Capt. Johnson reminded the crowd that he, too, was from Ferguson, and that he had much in common with many families there, including a son whom he said wears baggy trousers and sports tattoos. “We all ought to be thanking the Browns for Michael, because Michael's going to make it better for our sons, so they can be better black men,” he said.
Missouri Governor Jay Nixon last week asked the Highway Patrol to take over responsibility for security in Ferguson, after four nights in which local police had met largely peaceful protests with riot gear, tear gas and rubber bullets. Speaking to ABC News on Sunday, Mr Nixon said he had been “thunderstruck” by the police response. “The over-militarisation… The guns pointed at kids in the street. All of that I think instead of ratcheting down, brought emotion up,” he said.
Video: One man shot, as protesters defy curfew
Yet while the arrival of Capt.
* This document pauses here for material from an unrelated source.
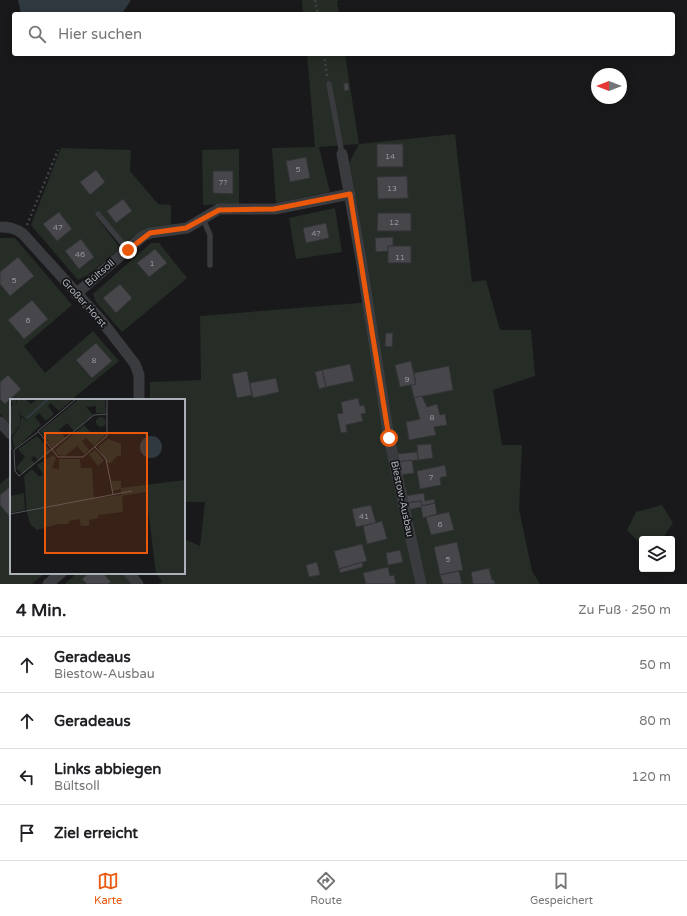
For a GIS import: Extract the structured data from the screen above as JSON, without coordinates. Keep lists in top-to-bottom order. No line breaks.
{"streets":{"street":["Bültsoll","Großer Horst","Biestow-Ausbau"]},"crossings":[["Bültsoll","Großer Horst"],["Bültsoll","Biestow-Ausbau"]],"house_numbers":["14","5","7?","13","12","47","4?","46","11","1","5","6","8","9","8","7","41","6","5"],"north":"left","page":{"search":"Hier suchen","heading":["4 Min.","Zu Fuß · 250 m"],"list":[["Geradeaus","Biestow-Ausbau","50 m"],["Geradeaus","80 m"],["Links abbiegen","Bültsoll","120 m"],"Ziel erreicht"],"nav":["Karte","Route","Gespeichert"]}}
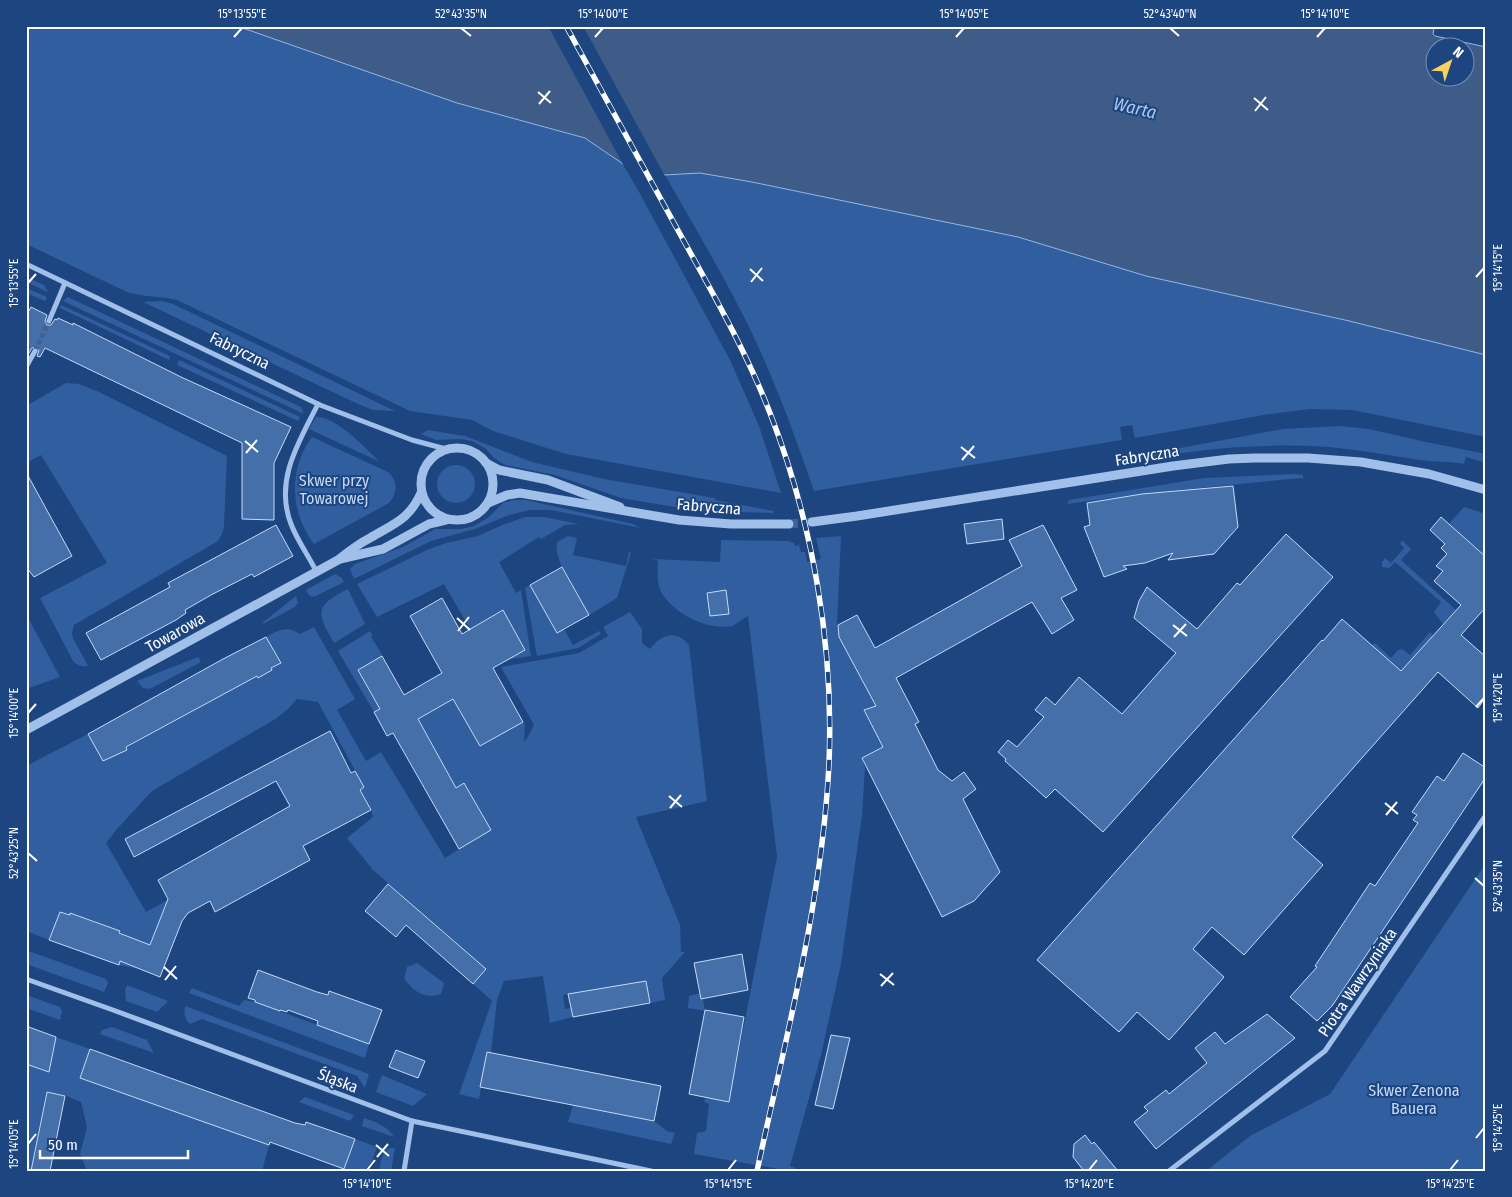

Johnson and his officers brought about a brief calm, by Friday night public anger flared again after police issued a statement saying Mr Brown had been a suspect in a robbery at a local convenience store. Ferguson police chief Tom Jackson later admitted that Darren Wilson, the officer who shot Mr Brown, was not aware he was a suspect at the time.
The authorities also released CCTV footage of the robbery, leading to accusations that they were trying to smear the victim. On Saturday Mr Nixon declared a state of emergency and ordered the nightly curfew from midnight to 5am; the Governor also criticised the release of the video, saying it “appeared to cast aspersions on a young man that was gunned down in the street.”
The details of Mr Brown’s shooting are still disputed: police said he reached for Wilson’s gun during an altercation inside a police car; witnesses insisted Mr Brown had his hands up when he was shot. A preliminary private autopsy was conducted on Sunday at the Brown family’s request by Dr Michael Baden, the former chief medical examiner for the City of New York.
Anthony Gray, a lawyer representing the family, said the trajectory of one of the two bullets that struck Mr Brown in the head was particularly noteworthy. “To have a shot that’s at a 90-degree angle from the top of his skull to the bottom of his chin, almost vertical, that sounds like an officer standing over him,” Gray said.
On Sunday US Attorney General Eric Holder announced that the Justice Department would also conduct its own autopsy on Mr Brown’s body due to “the extraordinary circumstances involved in this case”. President Barack Obama has directed the FBI to investigate Mr Brown’s death; 40 FBI agents reportedly went door-to-door at the weekend to collect information on the shooting.